When young children cry we are automatically empathic and sensitive, offering a cuddle or comforting words. We might not understand the reason they're upset but we do understand that they are having a big feeling it and expressing it with tears and sobs. But as we get older something changes, and it's no longer OK to cry. Especially in public. And especially if you are a boy.

This is deeply problematic and I'm not on board with it. Read on to find out why...

Better out than in!

Emotions are energy. Energy in motion. E-motion. What happens to that energy when it isn't allowed to move through you? Yep, it's gets stuck. It builds up. It, at best, doesn't feel good and actually prolongs the suffering and at worst makes us very sick - physically, mentally or both.

Crying is simply one way of expressing emotions, usually sadness, grief or frustration but it's not limited to these. Research shows that 85 percent of women and 73 percent of men feel less sad and angry after shedding some tears.

Tears actually flush out stress hormones from the body and release oxytocin and endorphins into our systems to help us feel better. In this way crying acts as a natural painkiller.

Tears are a communication

We are social animals. Almost everything about how the human mind and body is designed is relational, including crying. Being visibly upset tells others that we are in distress and need comfort and support. Seeing another person cry elicits empathy and care from us. We are the only mammal that cries because of emotion - this expression and it's social function is part of what defines us as human.

Yes, we may feel vulnerable when crying in front of others, but this is actually an opportunity for connection. As my beloved Brené Brown says, "there is no courage without vulnerability"; allowing ourselves to be seen more fully actually strengthens relationships.

Crying is not the loss of control - it's the opposite

It's really interesting to me that we judge someone who is is crying - or judge ourselves - despite all the benefits listed above. Clients often apologise for crying or say they don't like feeling like they've "lost control".

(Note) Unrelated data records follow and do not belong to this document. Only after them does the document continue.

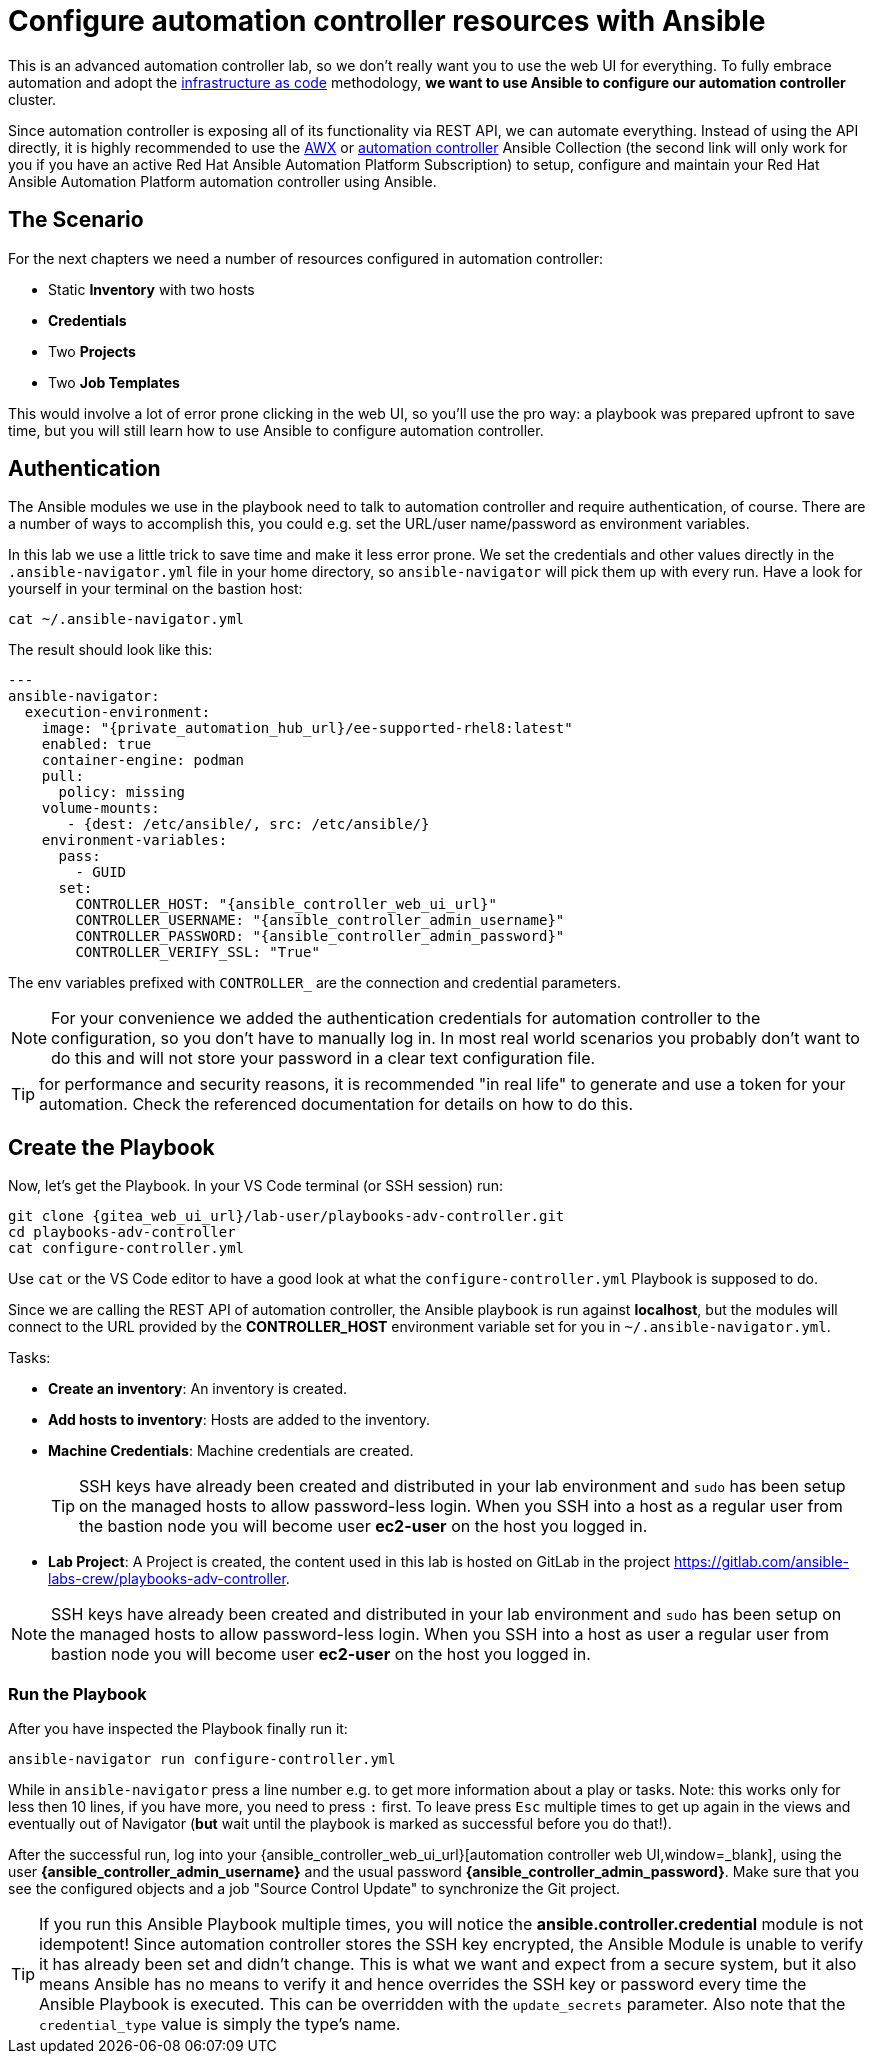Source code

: # Configure automation controller resources with Ansible

This is an advanced automation controller lab, so we don’t really want you to use the web UI for everything. To fully embrace automation and adopt the https://en.wikipedia.org/wiki/Infrastructure_as_code[infrastructure as code,window=_blank] methodology, **we want to use Ansible to configure our automation controller** cluster.

Since automation controller is exposing all of its functionality via REST API, we can automate everything.
Instead of using the API directly, it is highly recommended to use the https://github.com/ansible/awx/tree/devel/awx_collection[AWX,window=_blank] or https://cloud.redhat.com/ansible/automation-hub/repo/published/ansible/controller[automation controller,window=_blank] Ansible Collection (the second link will only work for you if you have an active Red Hat Ansible Automation Platform Subscription) to setup, configure and maintain your Red Hat Ansible Automation Platform automation controller using Ansible.

== The Scenario

For the next chapters we need a number of resources configured in automation controller:

- Static **Inventory** with two hosts
- **Credentials**
- Two **Projects**
- Two **Job Templates**

This would involve a lot of error prone clicking in the web UI, so you'll use the pro way: a playbook was prepared upfront to save time, but you will still learn how to use Ansible to configure automation controller.

== Authentication

The Ansible modules we use in the playbook need to talk to automation controller and require authentication, of course. There are a number of ways to accomplish this, you could e.g. set the URL/user name/password as environment variables.

In this lab we use a little trick to save time and make it less error prone.
We set the credentials and other values directly in the `.ansible-navigator.yml` file in your home directory, so `ansible-navigator` will pick them up with every run.
Have a look for yourself in your terminal on the bastion host:

[source,shell,role=execute]
----
cat ~/.ansible-navigator.yml
----

The result should look like this:

[source,yaml,subs="attributes"]
----
---
ansible-navigator:
  execution-environment:
    image: "{private_automation_hub_url}/ee-supported-rhel8:latest"
    enabled: true
    container-engine: podman
    pull:
      policy: missing
    volume-mounts:
       - {dest: /etc/ansible/, src: /etc/ansible/}
    environment-variables:
      pass:
        - GUID
      set:
        CONTROLLER_HOST: "{ansible_controller_web_ui_url}"
        CONTROLLER_USERNAME: "{ansible_controller_admin_username}"
        CONTROLLER_PASSWORD: "{ansible_controller_admin_password}"
        CONTROLLER_VERIFY_SSL: "True"
----

The env variables prefixed with `CONTROLLER_` are the connection and credential parameters.

NOTE: For your convenience we added the authentication credentials for automation controller to the configuration, so you don't have to manually log in. In most real world scenarios you probably don't want to do this and will not store your password in a clear text configuration file.

TIP: for performance and security reasons, it is recommended "in real life" to generate and use a token for your automation.
Check the referenced documentation for details on how to do this.

== Create the Playbook

Now, let's get the Playbook. In your VS Code terminal (or SSH session) run:

[source,shell,role=execute,subs="attributes"]
----
git clone {gitea_web_ui_url}/lab-user/playbooks-adv-controller.git
cd playbooks-adv-controller
cat configure-controller.yml
----

Use `cat` or the VS Code editor to have a good look at what the `configure-controller.yml` Playbook is supposed to do.

Since we are calling the REST API of automation controller, the Ansible playbook is run against **localhost**, but the modules will connect to the URL provided by the **CONTROLLER_HOST** environment variable set for you in `~/.ansible-navigator.yml`.

Tasks:

* **Create an inventory**: An inventory is created.
* **Add hosts to inventory**: Hosts are added to the inventory.
* **Machine Credentials**: Machine credentials are created.
+
TIP: SSH keys have already been created and distributed in your lab environment and `sudo` has been setup on the managed hosts to allow password-less login. When you SSH into a host as a regular user from the bastion node you will become user **ec2-user** on the host you logged in.

* **Lab Project**: A Project is created, the content used in this lab is hosted on GitLab in the project https://gitlab.com/ansible-labs-crew/playbooks-adv-controller[https://gitlab.com/ansible-labs-crew/playbooks-adv-controller,window=_blank].

NOTE: SSH keys have already been created and distributed in your lab environment and `sudo` has been setup on the managed hosts to allow password-less login. When you SSH into a host as user a regular user from bastion node you will become user **ec2-user** on the host you logged in.

=== Run the Playbook

After you have inspected the Playbook finally run it:

[source,shell,role=execute]
----
ansible-navigator run configure-controller.yml
----

While in `ansible-navigator` press a line number e.g. to get more information about a play or tasks. Note: this works only for less then 10 lines, if you have more, you need to press `:` first.
To leave press `Esc` multiple times to get up again in the views and eventually out of Navigator (**but** wait until the playbook is marked as successful before you do that!).

After the successful run, log into your {ansible_controller_web_ui_url}[automation controller web UI,window=_blank], using the user *{ansible_controller_admin_username}* and the usual password *{ansible_controller_admin_password}*.
Make sure that you see the configured objects and a job "Source Control Update" to synchronize the Git project.

TIP: If you run this Ansible Playbook multiple times, you will notice the **ansible.controller.credential** module is not idempotent! Since automation controller stores the SSH key encrypted, the Ansible Module is unable to verify it has already been set and didn't change. This is what we want and expect from a secure system, but it also means Ansible has no means to verify it and hence overrides the SSH key or password every time the Ansible Playbook is executed.
This can be overridden with the `update_secrets` parameter.
Also note that the `credential_type` value is simply the type's name.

When you do a little happy dance because you've got good news, have you lost control? When you laugh loudly and freely at a joke with your friend do you feel bad for expressing yourself? When you say "wow, look at that sky!" when you see a beautiful sunset do you apologise for your awe outburst? No.

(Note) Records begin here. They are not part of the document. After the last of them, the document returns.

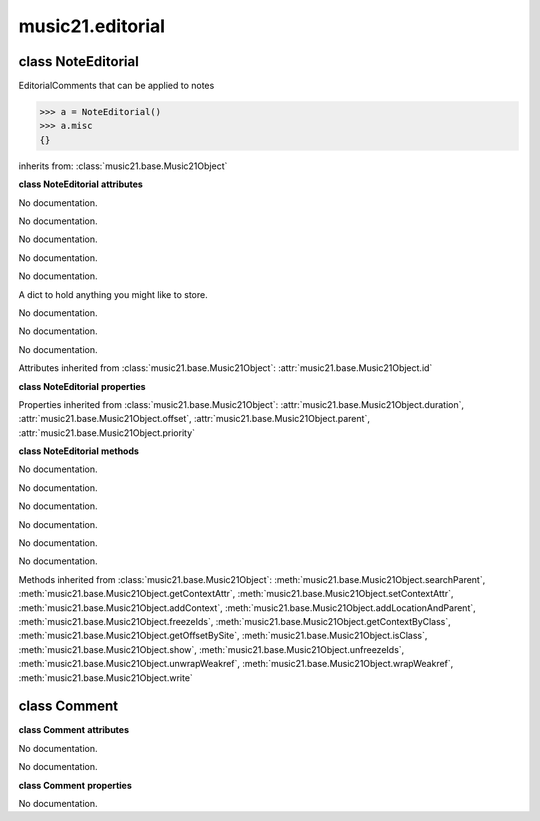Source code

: .. _moduleEditorial:

music21.editorial
=================

.. WARNING: DO NOT EDIT THIS FILE: AUTOMATICALLY GENERATED

.. module:: music21.editorial



class NoteEditorial
-------------------

.. class:: NoteEditorial

    EditorialComments that can be applied to notes 

    >>> a = NoteEditorial()
    >>> a.misc
    {} 

    inherits from: :class:`music21.base.Music21Object`

    **class NoteEditorial** **attributes**

    .. attribute:: comment

    No documentation. 

    .. attribute:: ficta

    No documentation. 

    .. attribute:: melodicInterval

    No documentation. 

    .. attribute:: color

    No documentation. 

    .. attribute:: melodicIntervalOverRests

    No documentation. 

    .. attribute:: misc

    A dict to hold anything you might like to store. 

    .. attribute:: harmonicInterval

    No documentation. 

    .. attribute:: melodicIntervals

    No documentation. 

    .. attribute:: melodicIntervalsOverRests

    No documentation. 

    Attributes inherited from :class:`music21.base.Music21Object`: :attr:`music21.base.Music21Object.id`

    **class NoteEditorial** **properties**

    Properties inherited from :class:`music21.base.Music21Object`: :attr:`music21.base.Music21Object.duration`, :attr:`music21.base.Music21Object.offset`, :attr:`music21.base.Music21Object.parent`, :attr:`music21.base.Music21Object.priority`

    **class NoteEditorial** **methods**

    .. method:: __init__()

    No documentation. 

    .. method:: colorLilyStart()

    No documentation. 

    .. method:: fictaLilyStart()

    No documentation. 

    .. method:: lilyAttached()

    No documentation. 

    .. method:: lilyEnd()

    No documentation. 

    .. method:: lilyStart()

    No documentation. 

    Methods inherited from :class:`music21.base.Music21Object`: :meth:`music21.base.Music21Object.searchParent`, :meth:`music21.base.Music21Object.getContextAttr`, :meth:`music21.base.Music21Object.setContextAttr`, :meth:`music21.base.Music21Object.addContext`, :meth:`music21.base.Music21Object.addLocationAndParent`, :meth:`music21.base.Music21Object.freezeIds`, :meth:`music21.base.Music21Object.getContextByClass`, :meth:`music21.base.Music21Object.getOffsetBySite`, :meth:`music21.base.Music21Object.isClass`, :meth:`music21.base.Music21Object.show`, :meth:`music21.base.Music21Object.unfreezeIds`, :meth:`music21.base.Music21Object.unwrapWeakref`, :meth:`music21.base.Music21Object.wrapWeakref`, :meth:`music21.base.Music21Object.write`


class Comment
-------------

.. class:: Comment


    

    **class Comment** **attributes**

    .. attribute:: position

    No documentation. 

    .. attribute:: text

    No documentation. 

    **class Comment** **properties**

    .. attribute:: lily

    No documentation. 


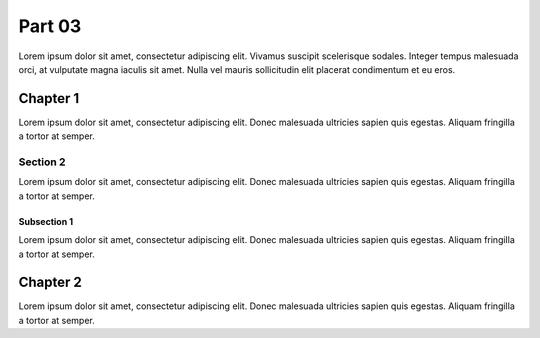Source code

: .. _page3:

Part 03
#######

Lorem ipsum dolor sit amet, consectetur adipiscing elit. Vivamus suscipit scelerisque sodales. Integer tempus malesuada orci, at vulputate magna iaculis sit amet. Nulla vel mauris sollicitudin elit placerat condimentum et eu eros.


Chapter 1
*********

Lorem ipsum dolor sit amet, consectetur adipiscing elit. Donec malesuada ultricies sapien quis egestas. Aliquam fringilla a tortor at semper.


Section 2
=========

Lorem ipsum dolor sit amet, consectetur adipiscing elit. Donec malesuada ultricies sapien quis egestas. Aliquam fringilla a tortor at semper.


Subsection 1
------------

Lorem ipsum dolor sit amet, consectetur adipiscing elit. Donec malesuada ultricies sapien quis egestas. Aliquam fringilla a tortor at semper.


Chapter 2
*********

Lorem ipsum dolor sit amet, consectetur adipiscing elit. Donec malesuada ultricies sapien quis egestas. Aliquam fringilla a tortor at semper.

It's because we are taught to feel uncomfortable displaying certain emotions that we feel this way about crying. Yes, sadness, grief, frustration etc are painful to feel. But they're part of life and totally natural, just like the tears that come with them. Acknowledging a feeling and expressing it is being in control - in an emotionally intelligent and healthy way. Not allowing our tears is control in a neurotic, fear based and unhealthy way.

A time and a place

Sometimes we can't help but burst into tears for whatever reason, and other times we feel the tears coming but don't feel safe enough in our environment for whatever reason to cry then and there. That's OK. Whilst bottling things up is not a good long term strategy, in the short term e.g. until you get home/to your therapy appointment/see your friend or partner it can be the right choice for you. Sometimes we need a prompt like talking about the thing that upset us or watching a sad movie to help get us going and release the tears (here's a list of tearjerker films if you need to do this!).

Smash the patriarchy

I had to include this. Our fear of crying is a symptom of patriarchal bullshit. It literally kills men (who have more societal conditioning around not crying) and harms women - suicide is the biggest killer of men under 45 in the UK. If we didn't have such stigma around expressing emotions this would not be the case.

Look, that fact has just upset Obama! We can't have that ;)

The more we all hide or supress our tears the more we perpetuate the message - and the suffering that comes with it - that crying is 'weak' and 'bad'. Uncomfortable though it is to do things differently and to go against the status quo it's sometimes very necessary and ultimately quite empowering.

So, if you've experienced some tough times (who hasn't!) and not let it all out, take this as your permission to have a good cry. You'll feel better for it.